→ **What is expected**
Omit the pictures and transcribe every other part of the records exactly.

Information provided Start Marker

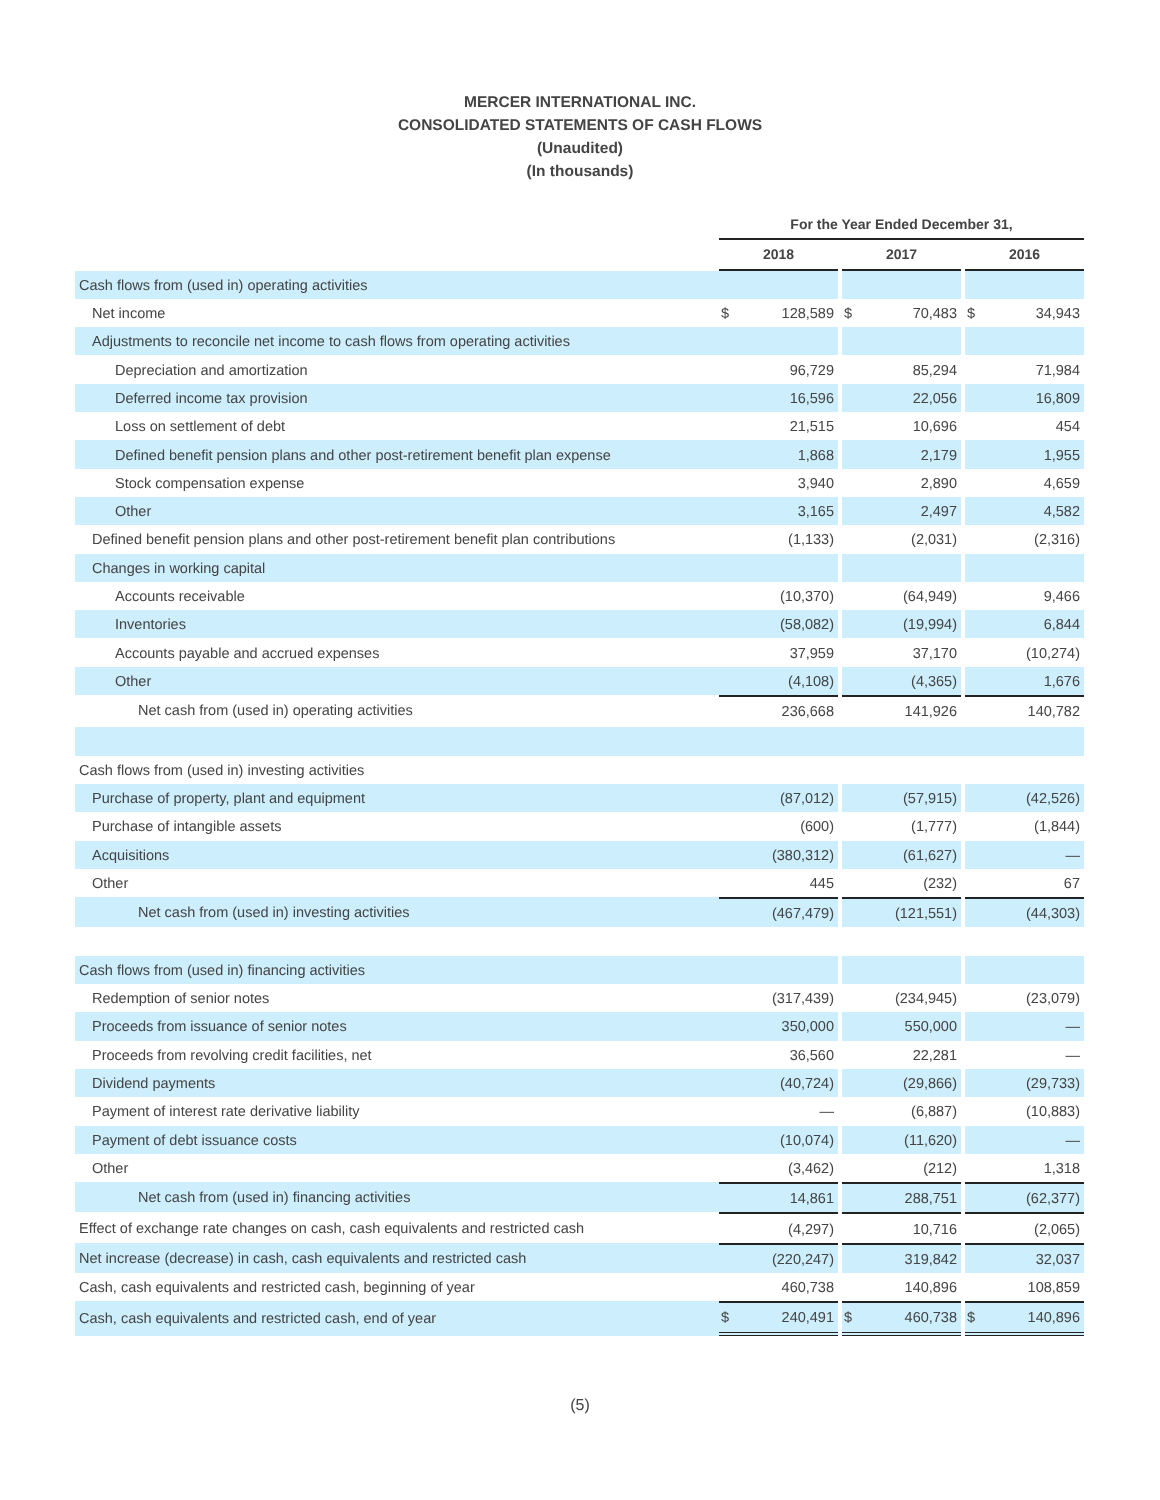MERCER INTERNATIONAL INC.
CONSOLIDATED STATEMENTS OF CASH FLOWS
(Unaudited)
(In thousands)
| | For the Year Ended December 31, | | | | | | | |
| --- | --- | --- | --- | --- | --- | --- | --- | --- |
| | 2018 | | | 2017 | | | 2016 | |
| Cash flows from (used in) operating activities | | | | | | | | |
| Net income | $ | 128,589 | | $ | 70,483 | | $ | 34,943 |
| Adjustments to reconcile net income to cash flows from operating activities | | | | | | | | |
| Depreciation and amortization | | 96,729 | | | 85,294 | | | 71,984 |
| Deferred income tax provision | | 16,596 | | | 22,056 | | | 16,809 |
| Loss on settlement of debt | | 21,515 | | | 10,696 | | | 454 |
| Defined benefit pension plans and other post-retirement benefit plan expense | | 1,868 | | | 2,179 | | | 1,955 |
| Stock compensation expense | | 3,940 | | | 2,890 | | | 4,659 |
| Other | | 3,165 | | | 2,497 | | | 4,582 |
| Defined benefit pension plans and other post-retirement benefit plan contributions | | (1,133) | | | (2,031) | | | (2,316) |
| Changes in working capital | | | | | | | | |
| Accounts receivable | | (10,370) | | | (64,949) | | | 9,466 |
| Inventories | | (58,082) | | | (19,994) | | | 6,844 |
| Accounts payable and accrued expenses | | 37,959 | | | 37,170 | | | (10,274) |
| Other | | (4,108) | | | (4,365) | | | 1,676 |
| Net cash from (used in) operating activities | | 236,668 | | | 141,926 | | | 140,782 |
| Cash flows from (used in) investing activities | | | | | | | | |
| Purchase of property, plant and equipment | | (87,012) | | | (57,915) | | | (42,526) |
| Purchase of intangible assets | | (600) | | | (1,777) | | | (1,844) |
| Acquisitions | | (380,312) | | | (61,627) | | | — |
| Other | | 445 | | | (232) | | | 67 |
| Net cash from (used in) investing activities | | (467,479) | | | (121,551) | | | (44,303) |
| Cash flows from (used in) financing activities | | | | | | | | |
| Redemption of senior notes | | (317,439) | | | (234,945) | | | (23,079) |
| Proceeds from issuance of senior notes | | 350,000 | | | 550,000 | | | — |
| Proceeds from revolving credit facilities, net | | 36,560 | | | 22,281 | | | — |
| Dividend payments | | (40,724) | | | (29,866) | | | (29,733) |
| Payment of interest rate derivative liability | | — | | | (6,887) | | | (10,883) |
| Payment of debt issuance costs | | (10,074) | | | (11,620) | | | — |
| Other | | (3,462) | | | (212) | | | 1,318 |
| Net cash from (used in) financing activities | | 14,861 | | | 288,751 | | | (62,377) |
| Effect of exchange rate changes on cash, cash equivalents and restricted cash | | (4,297) | | | 10,716 | | | (2,065) |
| Net increase (decrease) in cash, cash equivalents and restricted cash | | (220,247) | | | 319,842 | | | 32,037 |
| Cash, cash equivalents and restricted cash, beginning of year | | 460,738 | | | 140,896 | | | 108,859 |
| Cash, cash equivalents and restricted cash, end of year | $ | 240,491 | | $ | 460,738 | | $ | 140,896 |
(5)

Information provided End Marker

→ **Solution**
MERCER INTERNATIONAL INC.
CONSOLIDATED STATEMENTS OF CASH FLOWS
(Unaudited)
(In thousands)
| | For the Year Ended December 31, | | | | | | | |
| --- | --- | --- | --- | --- | --- | --- | --- | --- |
| | 2018 | | | 2017 | | | 2016 | |
| Cash flows from (used in) operating activities | | | | | | | | |
| Net income | $ | 128,589 | | $ | 70,483 | | $ | 34,943 |
| Adjustments to reconcile net income to cash flows from operating activities | | | | | | | | |
| Depreciation and amortization | | 96,729 | | | 85,294 | | | 71,984 |
| Deferred income tax provision | | 16,596 | | | 22,056 | | | 16,809 |
| Loss on settlement of debt | | 21,515 | | | 10,696 | | | 454 |
| Defined benefit pension plans and other post-retirement benefit plan expense | | 1,868 | | | 2,179 | | | 1,955 |
| Stock compensation expense | | 3,940 | | | 2,890 | | | 4,659 |
| Other | | 3,165 | | | 2,497 | | | 4,582 |
| Defined benefit pension plans and other post-retirement benefit plan contributions | | (1,133) | | | (2,031) | | | (2,316) |
| Changes in working capital | | | | | | | | |
| Accounts receivable | | (10,370) | | | (64,949) | | | 9,466 |
| Inventories | | (58,082) | | | (19,994) | | | 6,844 |
| Accounts payable and accrued expenses | | 37,959 | | | 37,170 | | | (10,274) |
| Other | | (4,108) | | | (4,365) | | | 1,676 |
| Net cash from (used in) operating activities | | 236,668 | | | 141,926 | | | 140,782 |
| Cash flows from (used in) investing activities | | | | | | | | |
| Purchase of property, plant and equipment | | (87,012) | | | (57,915) | | | (42,526) |
| Purchase of intangible assets | | (600) | | | (1,777) | | | (1,844) |
| Acquisitions | | (380,312) | | | (61,627) | | | — |
| Other | | 445 | | | (232) | | | 67 |
| Net cash from (used in) investing activities | | (467,479) | | | (121,551) | | | (44,303) |
| Cash flows from (used in) financing activities | | | | | | | | |
| Redemption of senior notes | | (317,439) | | | (234,945) | | | (23,079) |
| Proceeds from issuance of senior notes | | 350,000 | | | 550,000 | | | — |
| Proceeds from revolving credit facilities, net | | 36,560 | | | 22,281 | | | — |
| Dividend payments | | (40,724) | | | (29,866) | | | (29,733) |
| Payment of interest rate derivative liability | | — | | | (6,887) | | | (10,883) |
| Payment of debt issuance costs | | (10,074) | | | (11,620) | | | — |
| Other | | (3,462) | | | (212) | | | 1,318 |
| Net cash from (used in) financing activities | | 14,861 | | | 288,751 | | | (62,377) |
| Effect of exchange rate changes on cash, cash equivalents and restricted cash | | (4,297) | | | 10,716 | | | (2,065) |
| Net increase (decrease) in cash, cash equivalents and restricted cash | | (220,247) | | | 319,842 | | | 32,037 |
| Cash, cash equivalents and restricted cash, beginning of year | | 460,738 | | | 140,896 | | | 108,859 |
| Cash, cash equivalents and restricted cash, end of year | $ | 240,491 | | $ | 460,738 | | $ | 140,896 |
(5)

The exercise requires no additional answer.